◆ Excerpt provided ◆
>>
The Directors present the Fifty First Annual Report of the Company alongwith the audited statement of accounts for the year ended 31st March 2015.

WORKING RESULTS

Details Rs. Rs.

Profit from business operation before 1,08,75,964 Financial Expenses and Depreciation

Less:-

1) Financial Expenses 1,18,11,213 2) Depreciation 2,24,46,290 3,42,57,503

Profit/Loss before Tax -2,33,81,539

Less: Provision for Tax

* For Current Tax 0

* Deferred Tax Liability Written off 62,33,792

* Provision for tax for earlier years -50,25,760

Current year Profit/Loss After Tax -2,21,73,507 0 Loss carried forward from previous year -88,77,915

Loss carried forward -3,10,51,422

2. PRODUCTION AND SALES

Production of yarn during the year was 58.90 lakhs kgs as against 57.62 lakhs kgs in the previous year. The sale value during the year was Rs.115.08 crores as against Rs. 125.70 crores of previous year.

3. DIVIDEND

Due to loss, your Directors do not recommend Dividend.

4. TRADE PROSPECT AND OUTLOOK

The performance of the company during the year under review was not upto the expected level. The raw material cost remained constant. There were constraints in getting sufficient power and the average cost of power was high. The profitability of your company was affected by reduction in capacity utilization due to non availability of sufficient manpower and reduction in selling price of yarn.

5. CURRENT YEAR

The demand for the yarn and price realization at the beginning of the current year are good. Your Directors are doing their best to improve the performance.

6. DIRECTORS

Sri Balakrishna S and Sri R. Padmanaban retire by rotation and are eligible for reappointment.

7. Extract of Annual Return

An extract of Annual Return in Form MGT 9 is given in ANNEXURE 1.

8. Details of Board Meetings held during 2014-15.

There were five Board meetings held during the year 2014-15. The details and attendance record of Directors at the Board Meetings are as under.
<<
◆ Required task 1 ◆
According to the directors' report, how much yarn was produced during the year?
◆ Required task 2 ◆
Edit the stretch of the directors' report from "2. PRODUCTION AND" through "of previous year.", replacing "sale value" with "sales value".

◆ Excerpted data ◆
>>
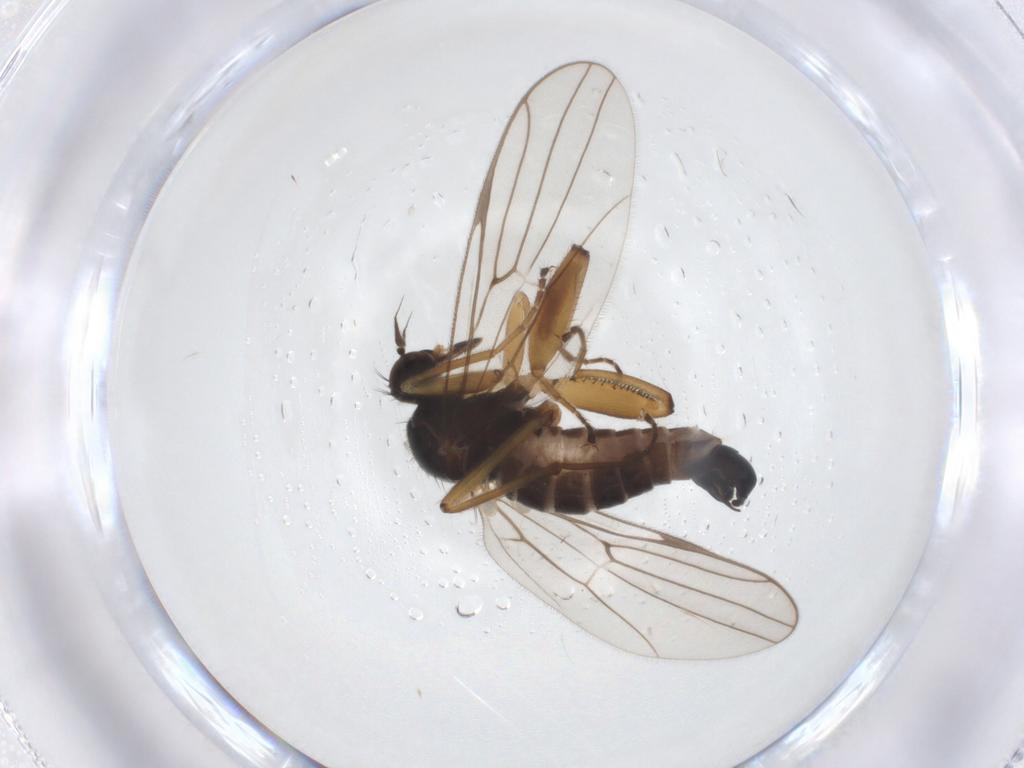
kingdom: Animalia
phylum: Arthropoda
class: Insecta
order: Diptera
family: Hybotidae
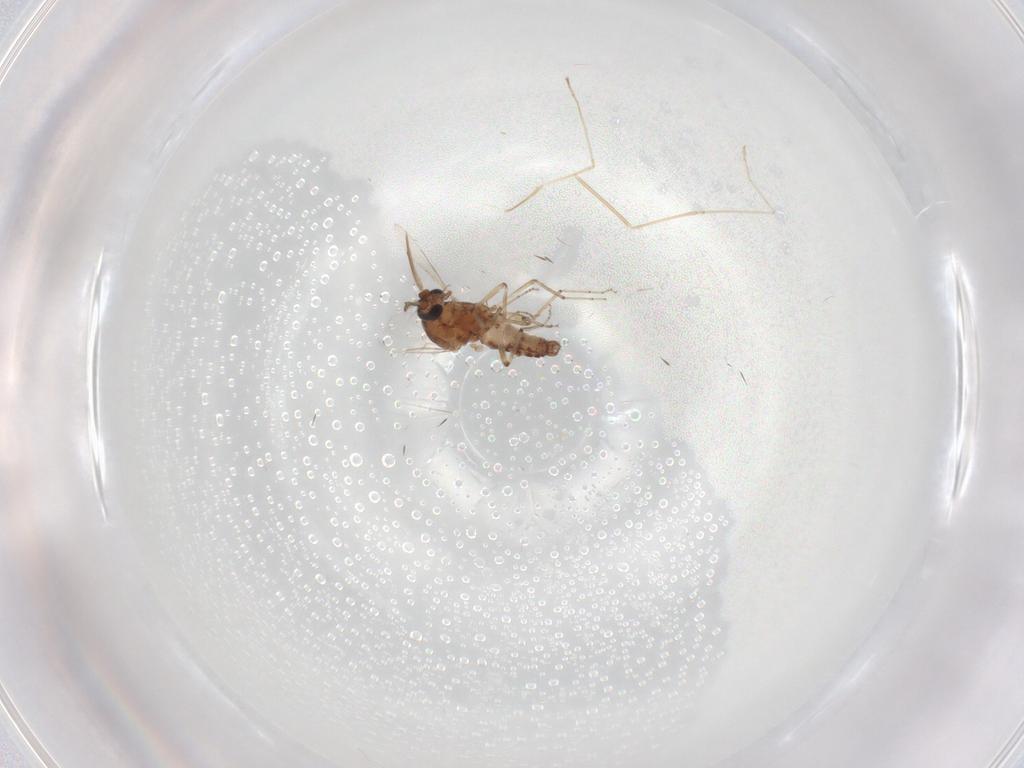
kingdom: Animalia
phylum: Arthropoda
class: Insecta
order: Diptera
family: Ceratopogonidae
<<
>>
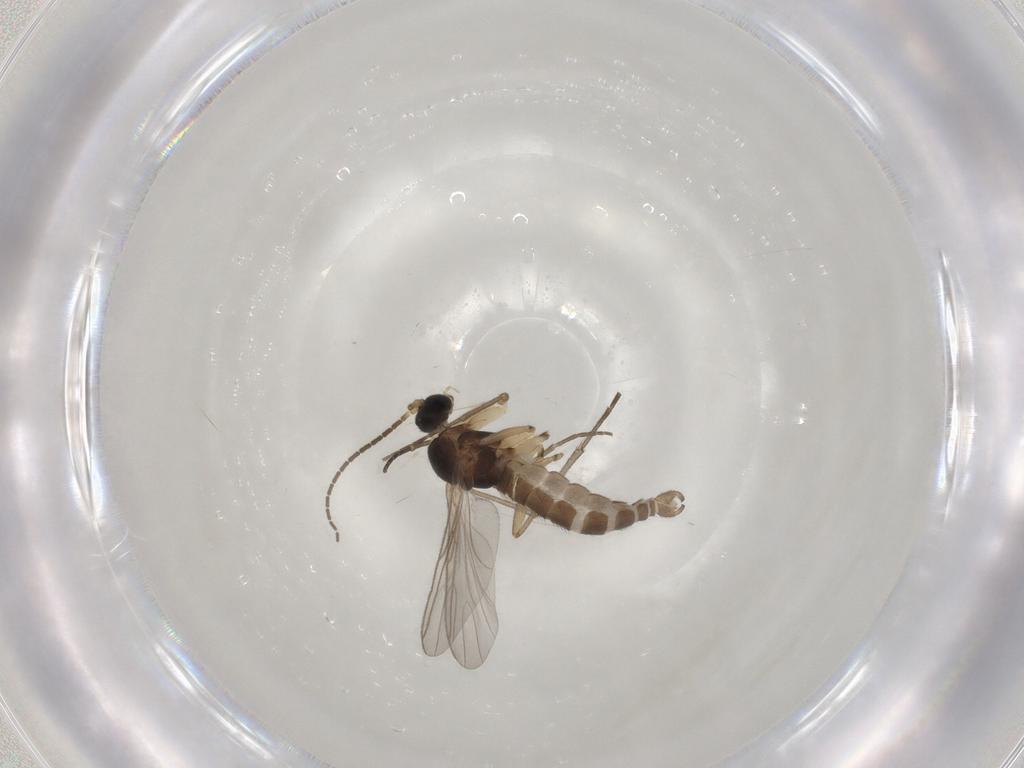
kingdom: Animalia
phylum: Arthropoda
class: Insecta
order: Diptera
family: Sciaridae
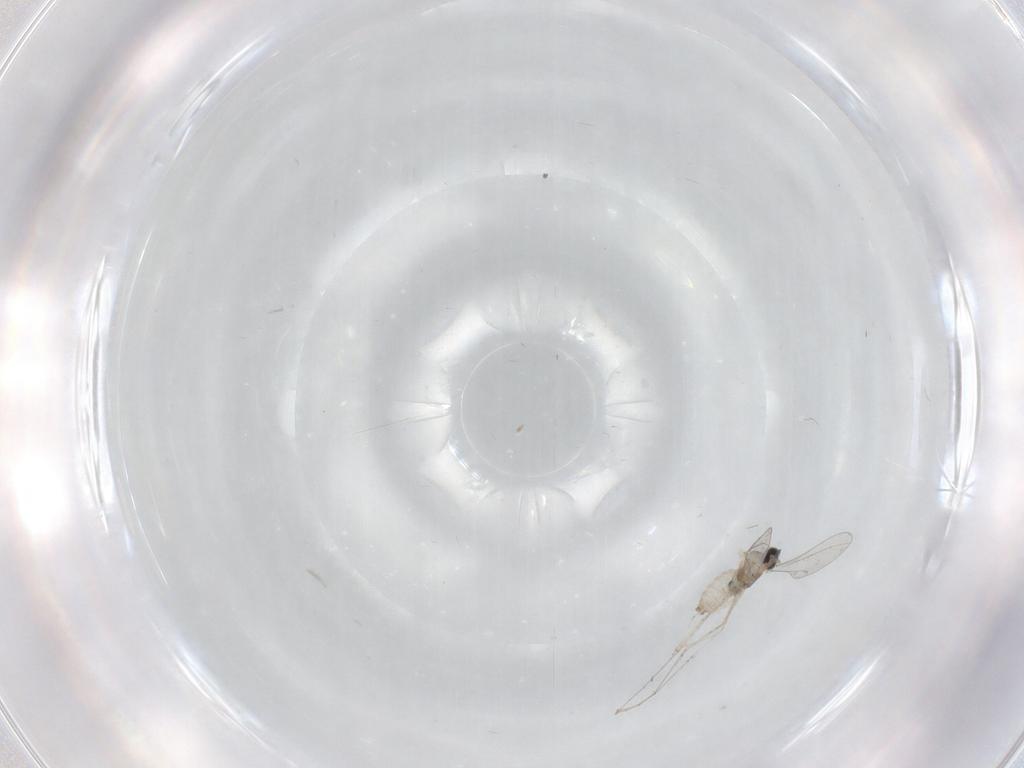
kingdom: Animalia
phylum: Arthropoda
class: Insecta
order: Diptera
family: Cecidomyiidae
<<
◆ Expected answer 1 ◆
58.90 lakhs kgs

◆ Expected answer 2 ◆
2. PRODUCTION AND SALES

Production of yarn during the year was 58.90 lakhs kgs as against 57.62 lakhs kgs in the previous year. The sales value during the year was Rs.115.08 crores as against Rs. 125.70 crores of previous year.